The answer depends on query patterns. For specific clause questions (“What does Section 4.2 say about indemnification?”), chunk-and-retrieve is clearly better. Embed each section, retrieve the 3-5 most relevant, and the model focuses on what matters. This costs less, runs faster, and is more accurate because the signal-to-noise ratio is higher.
For cross-referencing questions (“Are there contradictions between termination and renewal clauses?”), use a two-stage pipeline: first retrieve the 5-8 relevant sections, then present only those. You get cross-section reasoning without 40 irrelevant pages.

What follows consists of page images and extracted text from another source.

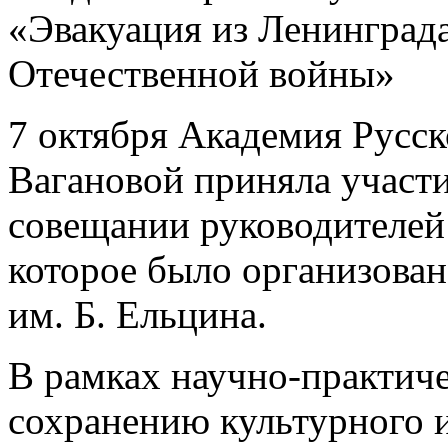
«Эвакуация из Ленинграда
Отечественной войны»
7 октября Академия Русск
Вагановой приняла участи
совещании руководителей
которое было организова
им. Б. Ельцина.
В рамках научно-практич
сохранению культурного и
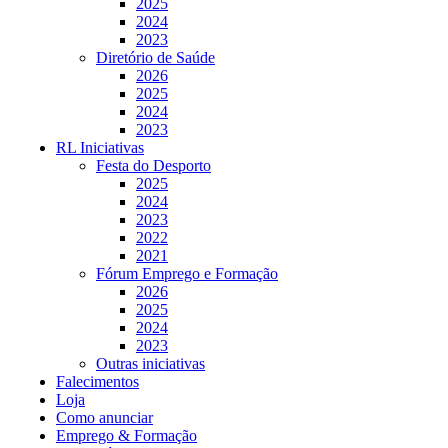
2025
2024
2023
Diretório de Saúde
2026
2025
2024
2023
RL Iniciativas
Festa do Desporto
2025
2024
2023
2022
2021
Fórum Emprego e Formação
2026
2025
2024
2023
Outras iniciativas
Falecimentos
Loja
Como anunciar
Emprego & Formação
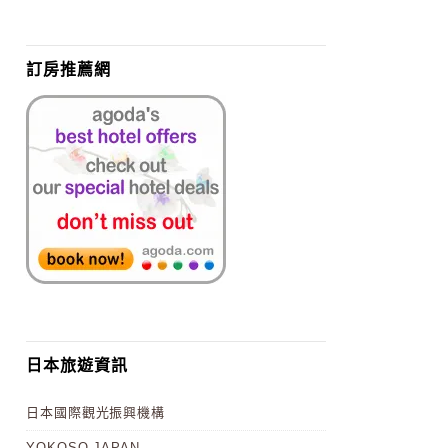
訂房推薦網
日本旅遊資訊
日本國際觀光振興機構
YOKOSO JAPAN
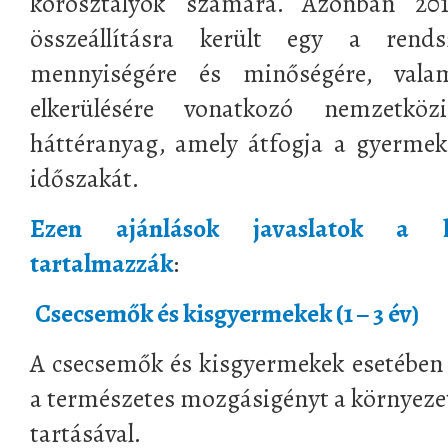
korosztályok számára. Azonban 20
összeállításra került egy a rends
mennyiségére és minőségére, valam
elkerülésére vonatkozó nemzetköz
háttéranyag, amely átfogja a gyermek-
időszakát.
Ezen ajánlások javaslatok a kö
tartalmazzák
:
Csecsemők és kisgyermekek (1 – 3 év)
A csecsemők és kisgyermekek esetében
a természetes mozgásigényt a környezeti
tartásával.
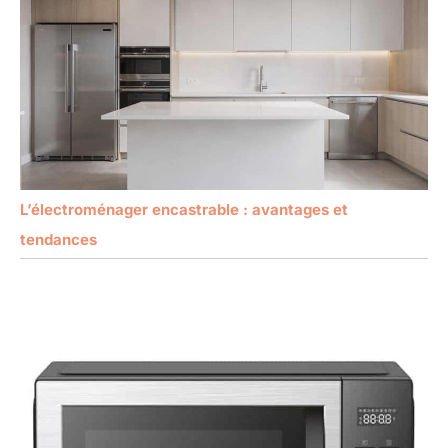
L’électroménager encastrable : avantages et
tendances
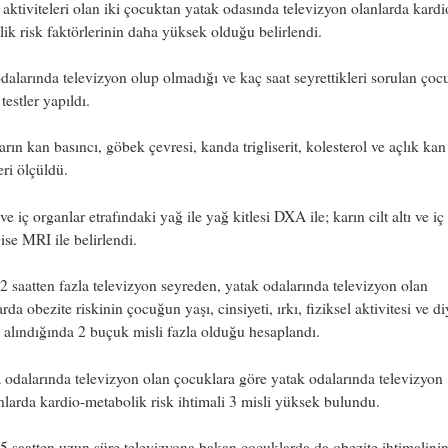
l aktiviteleri olan iki çocuktan yatak odasında televizyon olanlarda kardi
ik risk faktörlerinin daha yüksek olduğu belirlendi.
dalarında televizyon olup olmadığı ve kaç saat seyrettikleri sorulan çoc
 testler yapıldı.
rın kan basıncı, göbek çevresi, kanda trigliserit, kolesterol ve açlık kan
eri ölçüldü.
e iç organlar etrafındaki yağ ile yağ kitlesi DXA ile; karın cilt altı ve i
 ise MRI ile belirlendi.
 saatten fazla televizyon seyreden, yatak odalarında televizyon olan
rda obezite riskinin çocuğun yaşı, cinsiyeti, ırkı, fiziksel aktivitesi ve di
 alındığında 2 buçuk misli fazla olduğu hesaplandı.
odalarında televizyon olan çocuklara göre yatak odalarında televizyon
larda kardio-metabolik risk ihtimali 3 misli yüksek bulundu.
 saatten uzun süre televizyona bakan çocuklarda da obezite ihtimalinin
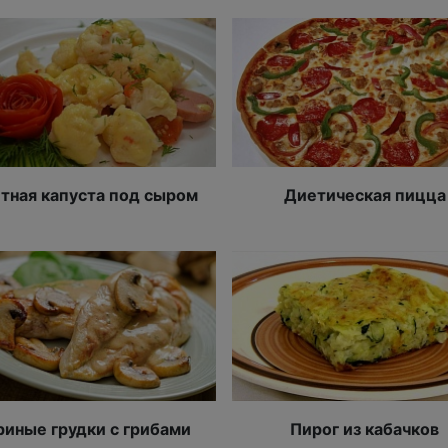
тная капуста под сыром
Диетическая пицца
риные грудки с грибами
Пирог из кабачков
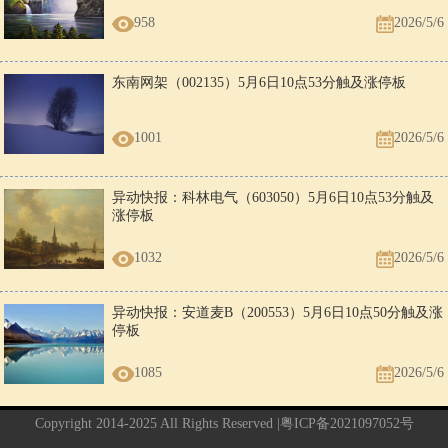
958
2026/5/6
东南网架（002135）5月6日10点53分触及涨停板
1001
2026/5/6
异动快报：科林电气（603050）5月6日10点53分触及
涨停板
1032
2026/5/6
异动快报：安道麦B（200553）5月6日10点50分触及涨
停板
1085
2026/5/6
Copyright 2014-2025 All Rights Reserved |
粤ICP备2021097052号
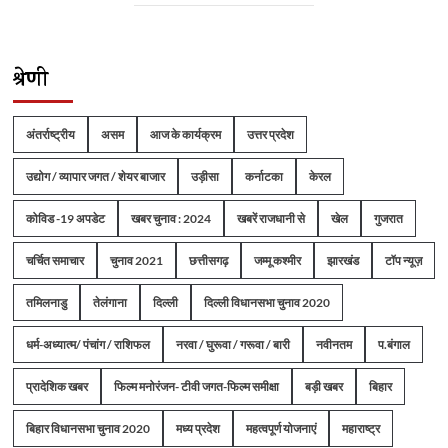
श्रेणी
अंतर्राष्ट्रीय
असम
आज के कार्यक्रम
उत्तर प्रदेश
उद्योग / व्यापार जगत / शेयर बाजार
उड़ीसा
कर्नाटका
केरल
कोविड -19 अपडेट
खबर चुनाव : 2024
खबरें राजधानी से
खेल
गुजरात
चर्चित समाचार
चुनाव 2021
छत्तीसगढ़
जम्मू कश्मीर
झारखंड
टॉप न्यूज़
तमिलनाडु
तेलंगाना
दिल्ली
दिल्ली विधानसभा चुनाव 2020
धर्म-अध्यात्म/ पंचांग / राशिफल
नरवा / घुरूवा / गरूवा / बारी
नवीनतम
प.बंगाल
प्रादेशिक खबर
फिल्म मनोरंजन- टीवी जगत-फिल्म समीक्षा
बड़ी खबर
बिहार
बिहार विधानसभा चुनाव 2020
मध्य प्रदेश
महत्वपूर्ण योजनाएं
महाराष्ट्र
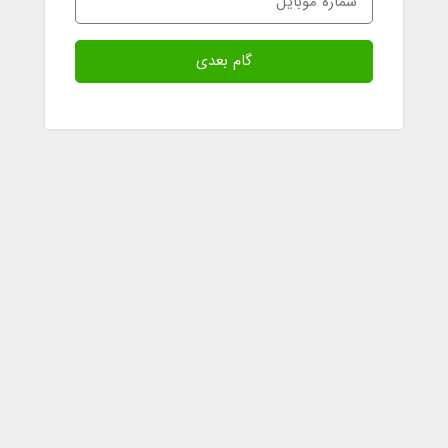
گام بعدی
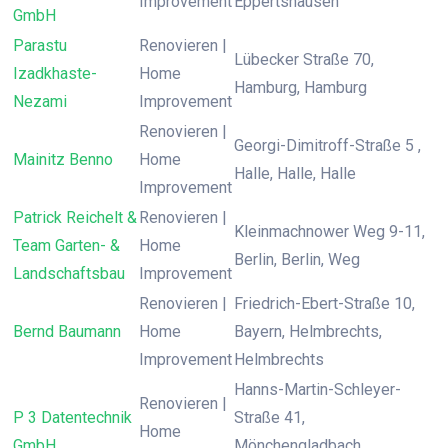
Improvement
Eppertshausen
GmbH
Parastu
Renovieren |
Lübecker Straße 70,
Izadkhaste-
Home
Hamburg, Hamburg
Nezami
Improvement
Renovieren |
Georgi-Dimitroff-Straße 5 ,
Mainitz Benno
Home
Halle, Halle, Halle
Improvement
Patrick Reichelt &
Renovieren |
Kleinmachnower Weg 9-11,
Team Garten- &
Home
Berlin, Berlin, Weg
Landschaftsbau
Improvement
Renovieren |
Friedrich-Ebert-Straße 10,
Bernd Baumann
Home
Bayern, Helmbrechts,
Improvement
Helmbrechts
Hanns-Martin-Schleyer-
Renovieren |
P 3 Datentechnik
Straße 41,
Home
GmbH
Mönchengladbach,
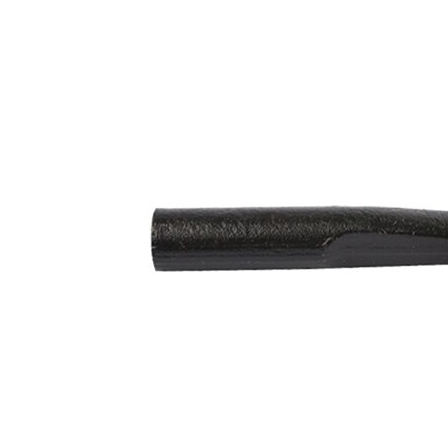
párová
VKDY
čísla
312019
výrobku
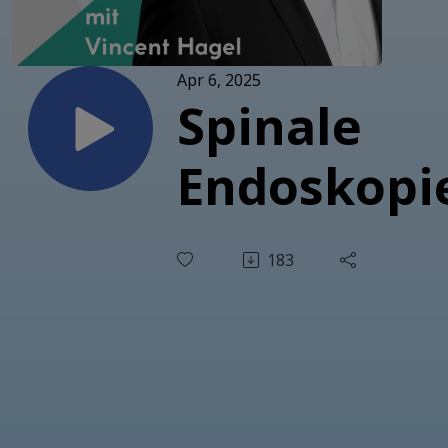
Apr 6, 2025
Spinale
Endoskopi
183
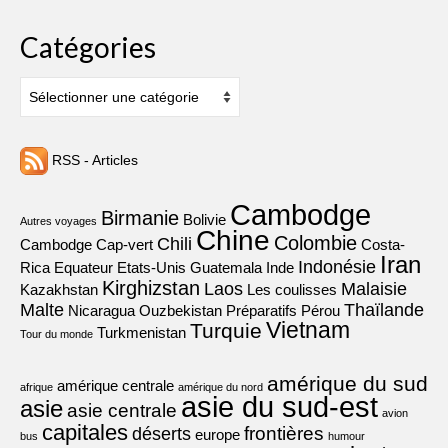
Catégories
Catégories
RSS - Articles
Cambodge
Birmanie
Bolivie
Autres voyages
Chine
Colombie
Chili
Cambodge
Cap-vert
Costa-
Iran
Indonésie
Rica
Equateur
Etats-Unis
Guatemala
Inde
Kirghizstan
Laos
Malaisie
Kazakhstan
Les coulisses
Malte
Thaïlande
Nicaragua
Ouzbekistan
Préparatifs
Pérou
Vietnam
Turquie
Turkmenistan
Tour du monde
amérique du sud
amérique centrale
afrique
amérique du nord
asie du sud-est
asie
asie centrale
avion
capitales
frontières
déserts
europe
bus
humour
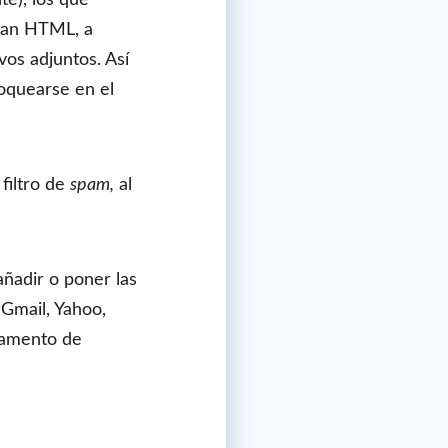
usan HTML, a
os adjuntos. Así
quearse en el
filtro de
spam,
al
ñadir o poner las
 Gmail, Yahoo,
tamento de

Full-document stuffing only makes sense for open-ended summarization where every section might be relevant. Even then, hierarchical summarization (summarize each section, then summarize summaries) often produces better results because the model focuses on each section independently.
Follow-up: A lawyer says contract analysis requires exact original wording — any paraphrasing is unacceptable. How does this change your approach?This eliminates summarization and forces retrieval-only with verbatim chunks. The key adaptation is chunking on section boundaries rather than fixed character counts, since legal clauses have specific structure. When asked about Section 4.2, retrieve it verbatim plus any cross-referenced sections and the definitions section (legal text depends heavily on defined terms). Add a citation layer showing exactly which section, page, and paragraph each piece comes from so lawyers can verify against the original.
Explain the difference between LLMLingua-style mechanical compression and LLM-based extractive compression. When would you choose each?
Strong Answer:
LLMLingua uses a small language model to remove tokens that contribute least to meaning — intelligent truncation at the token level. It is fast (runs locally, no API call), cheap, and predictable. The output reads oddly to humans but retains information the LLM needs.
LLM-based extractive compression selects the most relevant sentences given a specific query. It produces clean, readable output but costs an API call and adds latency. It is smarter because it can prioritize based on the query.
Choose LLMLingua for compressing large contexts quickly and cheaply (e.g., 10 retrieved documents before a RAG call) when readability does not matter. Choose extractive compression when output might be shown to users or when query-specific relevance matters more than uniform compression.
The fundamental risk of any compression: you irreversibly discard information before the model sees it. If the compression removes a critical sentence, no prompt engineering recovers it. Mitigation is conservative compression ratios (keep 50-70%) and always compressing with the user’s query as context.
Follow-up: You compress to 50% and answer quality drops 15%. How do you determine whether compression or retrieval is the bottleneck?Run an ablation on 100 queries with four conditions: (1) uncompressed top-5 chunks, (2) compressed top-5 chunks, (3) uncompressed top-10 chunks compressed to the same budget as condition 1, (4) manually selected gold-standard context. If conditions 1 and 2 have similar quality, compression is fine — retrieval is the bottleneck. If condition 2 is much worse, compression is removing important information. If condition 4 is dramatically better than all others, retrieval is the bottleneck regardless. This ablation costs $5-10 in API calls and saves weeks of optimizing the wrong component.